9.40. But the I.P.C. Bill (clause 198) has not accepted the recommendation of reduction of punishment for bigamy under section 494.
9.41. The Bill significantly has added Explanation I which stipulates that a person shall be deemed to marry again whatever legal defect there may be in contracting, celebrating or performing such marriage.
For prosecution for bigamy to succeed, prosecution must show first of all that at the time of second marriage, there was a valid subsisting marriage. Where proof of either marriage is unsatisfactory, there would be no conviction. Explanation I to section 494 in the Bill has introduced a deeming fiction. It deems the second marriage valid despite legal defects in contracting, celebrating or performing such marriage. By this, the accused cannot take the defence of non-performance of ceremonies in the second marriage to save himself from the clutches of the offence of bigamy.
The incorporation of this deeming provision in Explanation was in consequence of the judicial decisions on the scope of section 17 of the Hindu Marriage Act, 1955. The Supreme Court in Bhaurao v. State of Maharashtra, AIR 1965 SC 1964 held that the offence of bigamy was not proved unless it was established that the second marriage was celebrated with proper ceremonies and due form. This conclusion was reached on the ground that section 17 of the Hindu Marriage Act, had used the word "solemnized".

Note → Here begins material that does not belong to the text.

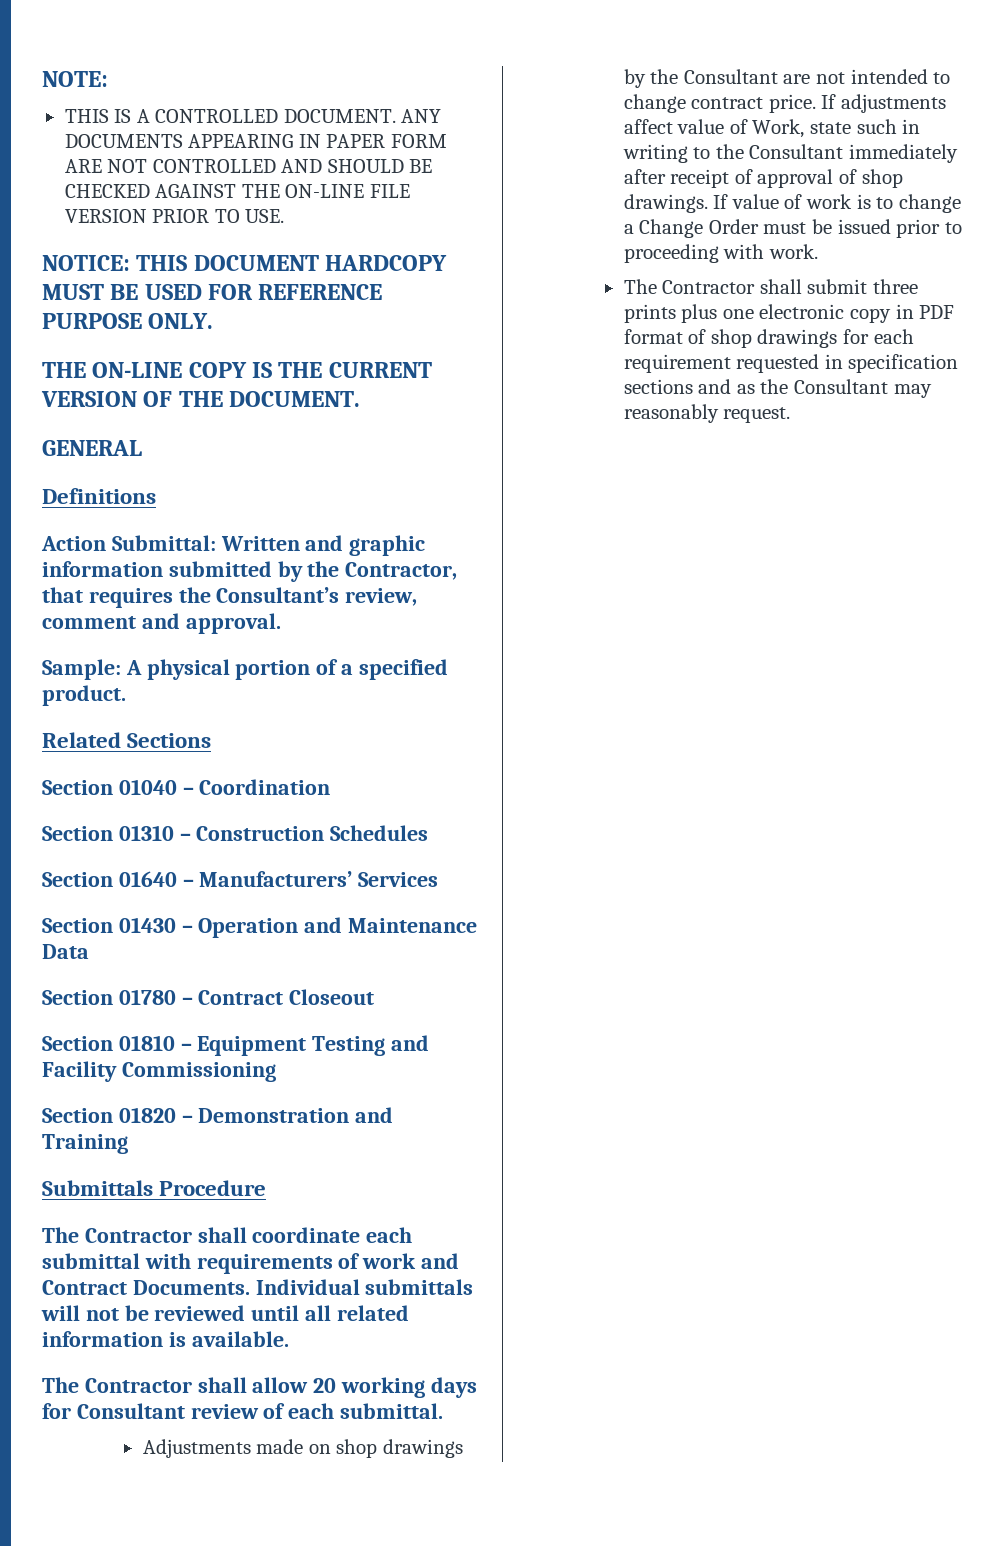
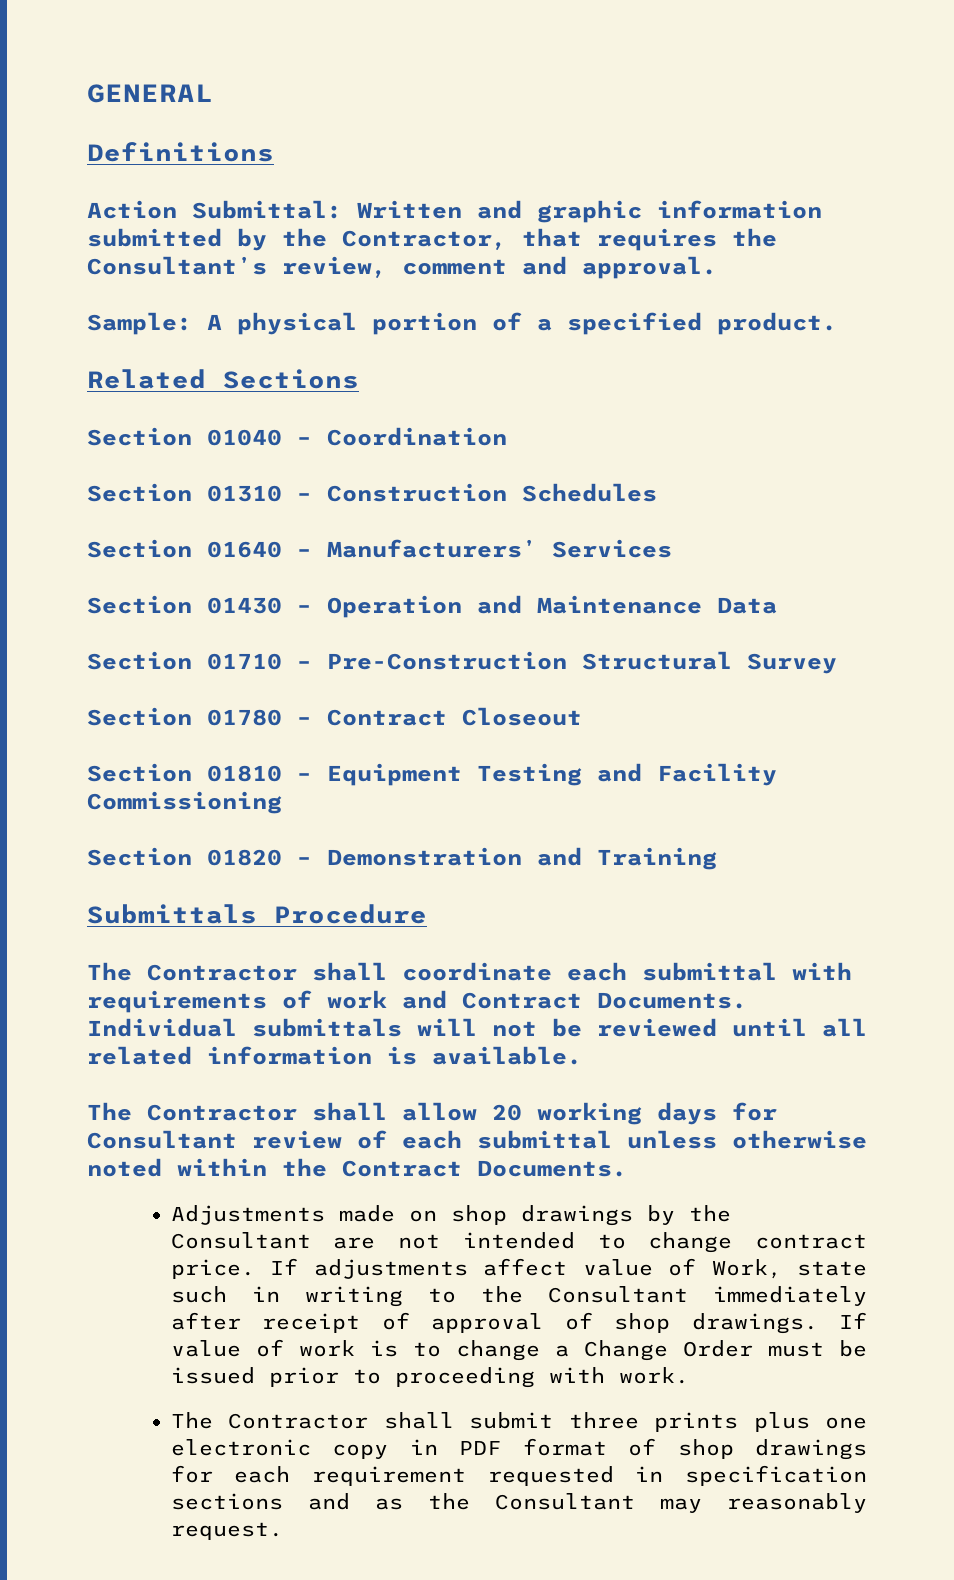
[42,71,108,87] [64,109,442,123] [64,134,447,148] [64,159,433,173] [64,184,410,198] [64,209,285,223] [42,255,448,271] [42,284,383,300] [42,313,214,329] [42,362,432,378] [41,391,361,407] NOTE: // THIS IS A CONTROLLED DOCUMENT. ANY DOCUMENTS APPEARING IN PAPER FORM ARE NOT CONTROLLED AND SHOULD BE CHECKED AGAINST THE ON-LINE FILE VERSION PRIOR TO USE. // NOTICE: THIS DOCUMENT HARDCOPY MUST BE USED FOR REFERENCE PURPOSE ONLY. // THE ON-LINE COPY IS THE CURRENT VERSION OF THE DOCUMENT. // -> (87, 93) none
(89, 951) none -> [87,651,837,674] // Section 01710 – Pre-Construction Structural Survey
[340,1403,444,1419] submittal. -> [477,1130,867,1149] [87,1158,627,1177] submittal unless otherwise noted within the Contract Documents.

Accordingly the court held that it was essential for the purpose of section 17, that the marriage to which section 494 applies on account of the provisions of the Act, should have been celebrated with proper ceremonies and due form. As the law requires no specific ceremonies but recognises ceremonies of marriage according to custom, it becomes extremely difficult to determine which ceremony or ceremonies were really essential.
Bhaurao decision was reiterated in two subsequent decisions of the Supreme Court in Keval Ram v. H.P. Administration, AIR 1966 SC 1564 and Priya Bala v. Suresh Chandra, AIR 1971 SC 1153. Consequently a great burden is cast on the prosecution to show that the second marriage is performed with all due formalities. This burden in many cases cannot be discharged satisfactorily to prove the offence of bigamy.

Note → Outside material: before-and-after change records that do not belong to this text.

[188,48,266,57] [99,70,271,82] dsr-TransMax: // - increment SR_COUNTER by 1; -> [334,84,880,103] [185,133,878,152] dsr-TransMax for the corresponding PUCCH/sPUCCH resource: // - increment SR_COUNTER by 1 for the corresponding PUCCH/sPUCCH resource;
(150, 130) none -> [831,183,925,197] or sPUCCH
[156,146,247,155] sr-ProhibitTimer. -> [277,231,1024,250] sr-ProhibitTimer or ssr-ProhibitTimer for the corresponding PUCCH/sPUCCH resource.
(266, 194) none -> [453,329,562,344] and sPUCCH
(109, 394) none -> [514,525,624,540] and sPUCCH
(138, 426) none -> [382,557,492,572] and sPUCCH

Therefore, it was felt necessary to add the Explanation. The Committee on the Status of Women in its Report "Towards Equality" (1975) had recommended the incorporation of Explanation to section 17 of the Hindu Marriage Act that an omission to perform some essential ceremonies by parties shall not be construed to mean that the offence of bigamy was not committed. This recommendation has also found a place in Explanation (1) to section 494 in the Bill.
Explanation 2 has been added to section 494 by which it is made clear that where the relevant divorce law prohibits re-marriage of the parties within a specified period after the decree of dissolution, such re-marriage amounts to bigamy. Explanation 2 is as follows:
"Where a marriage has been dissolved by a decree of a competent court but the parties are, by virtue of a provision of the enactment under which their marriage is dissolved, prohibited from re-marrying within a specified period, then for the purposes of this section, the marriage shall, notwithstanding its dissolution, be deemed to subsist during that period."

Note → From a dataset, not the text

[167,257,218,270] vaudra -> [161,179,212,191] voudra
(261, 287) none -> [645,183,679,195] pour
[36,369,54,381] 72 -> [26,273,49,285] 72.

The Supreme Court in Sarla Mudgal's case,1held that conversion from a monogamous religion (Hinduism) to a polygamous religion (Islam) for the purpose of second marriage, during the subsistence of first marriage, would make the second marriage violative of justice, equity and good conscience etc. The Court also held that the apostate husband would be guilty of the offence of bigamy. The Court has thus removed the uncertainty as regards the effect of conversion on marriage.
1. Sarla Muddal v. Union of India, AIR 1995 SC 1531.
9.42. We recommend that another Explanation, Explanation 3 be added to section 494 incorporating the principle laid down by the Supreme Court in the Sarla Mudgal's case on the following lines to put the matter beyond doubt:
"Explanation 3.-The offence of bigamy is committed when any person converts himself or herself to another religion for the purpose of marrying again during the subsistence of the earlier marriage."